A GTK theme is a collection of visual elements which provides the same look and feel for across applications. Most of the extensions with GUI are using GTK+ graphical user interface which have to be setup properly to avoid missing icons on push buttons, displaying wrong characters, etc. Desktop environments like Xfce4 and LXDE are doing it, but in other cases it must be done manually.

Icon themes

An icon theme is basically a collection of cathegorised icons in different size and in scalable format in most cases.

There are several generic icon themes available having nearly complete icon sets, suitable in most situations. Safe choise to start with gnome-icon-theme or lxde-icon-theme which are in the TC repository, but you can try others as well.

There are special purpose icon themes providing less icons. Using such may result missing application icons.

Any number of icon themes can be installed, but only one used at the same time.

Configuration

GTK theme is defined by .gtkrc-2.0 file in the users home directory.

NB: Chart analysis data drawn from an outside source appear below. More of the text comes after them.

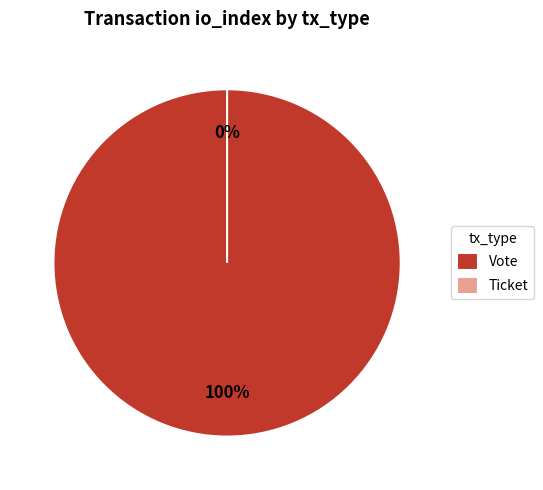

True or false: Vote accounts for 100% of the total.

True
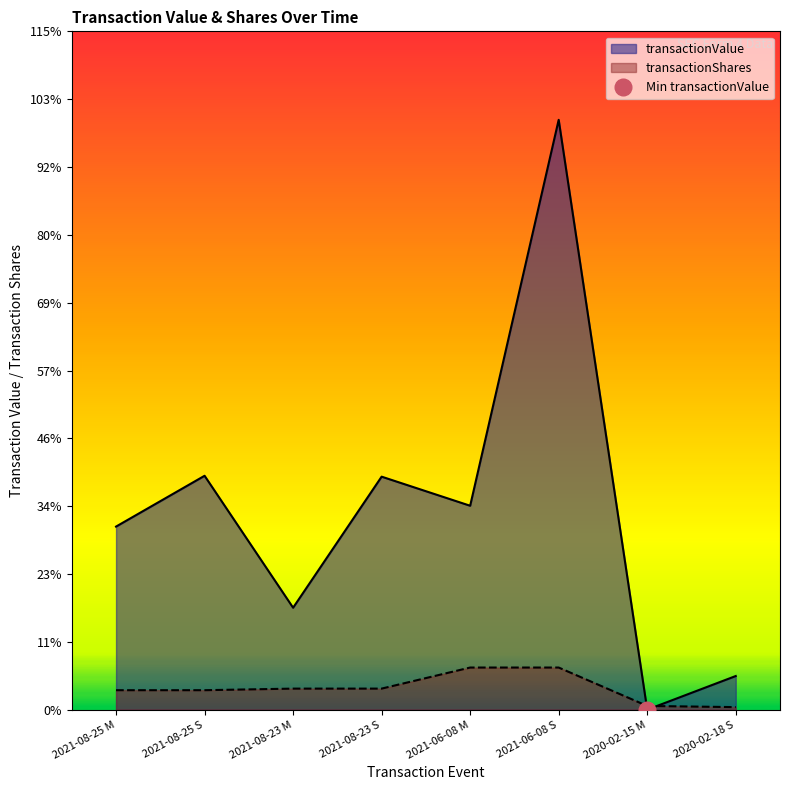

Does the chart display data point markers on the line(s)?

No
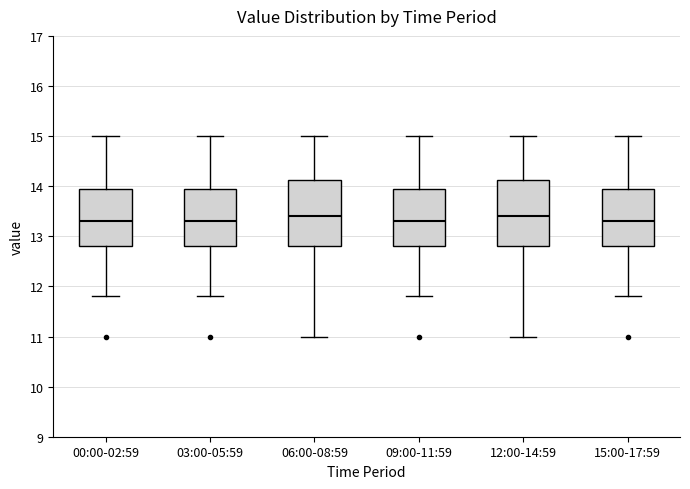

Reading left to right, read every box against the y-axis: the position of its median line, the range the box covers, and the ends of its whiskers. The values are not printed on the chart, so give them approximately, as read against the axis.

00:00-02:59: median 13.3, box 12.8 to 13.9, whiskers 11.8 to 15.0
03:00-05:59: median 13.3, box 12.8 to 13.9, whiskers 11.8 to 15.0
06:00-08:59: median 13.4, box 12.8 to 14.1, whiskers 11.0 to 15.0
09:00-11:59: median 13.3, box 12.8 to 13.9, whiskers 11.8 to 15.0
12:00-14:59: median 13.4, box 12.8 to 14.1, whiskers 11.0 to 15.0
15:00-17:59: median 13.3, box 12.8 to 13.9, whiskers 11.8 to 15.0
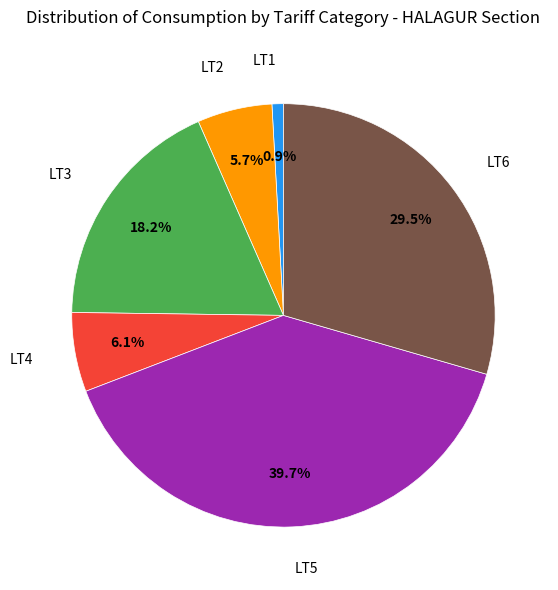

Is there a majority slice in this chart?

No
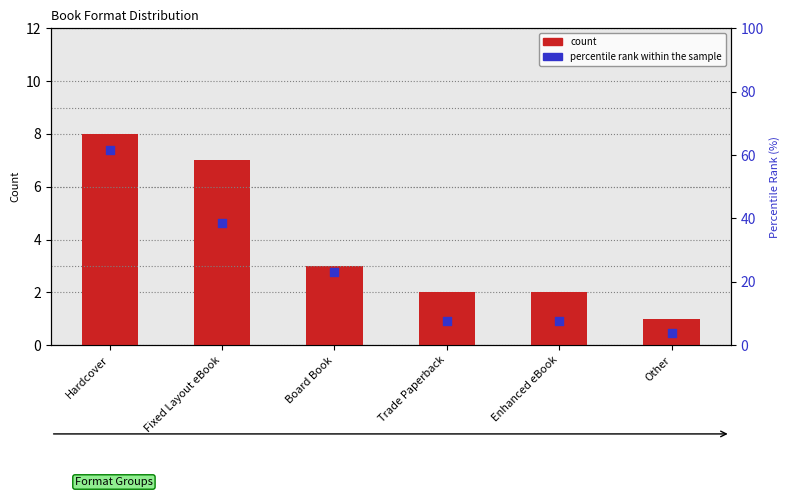

Which series reaches the minimum Y coordinate?

count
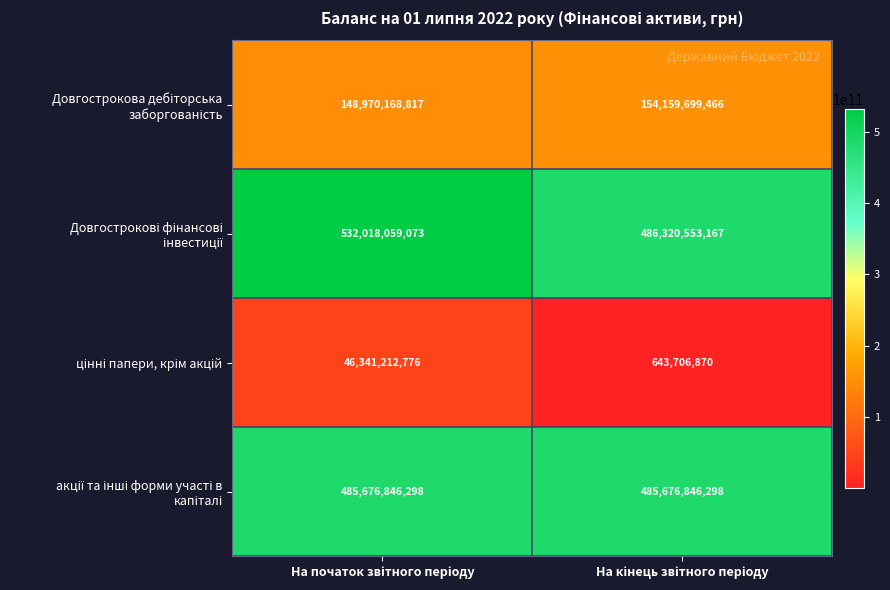

What is the smallest value displayed?

643706870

As a minimum it must contain icon theme name, like:

gtk-icon-theme-name=“nuoveXT2”

for lxde-icon-theme or

gtk-icon-theme-name=“gnome”

for gnome-icon-theme. Other parameters can be added to the file:

gtk-icon-theme-name=“nuoveXT2”
gtk-font-name=“Sans 10”
gtk-toolbar-style=2^
While configuration file is human readable and can be edited manually, usually it is handled by programs. You can include your own configuration file to add parameters not handled by such program:

gtk-theme-name=“Raleigh”
gtk-icon-theme-name=“nuoveXT2”
gtk-font-name=“Sans 10”
gtk-toolbar-style=2
include “/home/tc/.gtkrc-2.0.mine”^

Warning: Desktops, like LXDE and Xfce4 or extensions, like CPManFM take care of theme setting and provide .gtkrc-2.0 Check existence before installing your own, do not overwrite it. Install your own carefuly and only if really necessary!

Required extensions

Additionally to the icon theme following extensions must be installed:

hicolor-icon-theme.tcz shared-mime-info.tcz

Optionally librsvg.tcz maybe required to handle scalable pixmaps properly.

Tools

In Xfce4 you can use the built-in setting tool. Otherwise use lxappearance to configute GTK theme. It is developed for LXDE, but in fact a small desktop-independent theme switcher for GTK+ usable stand alone.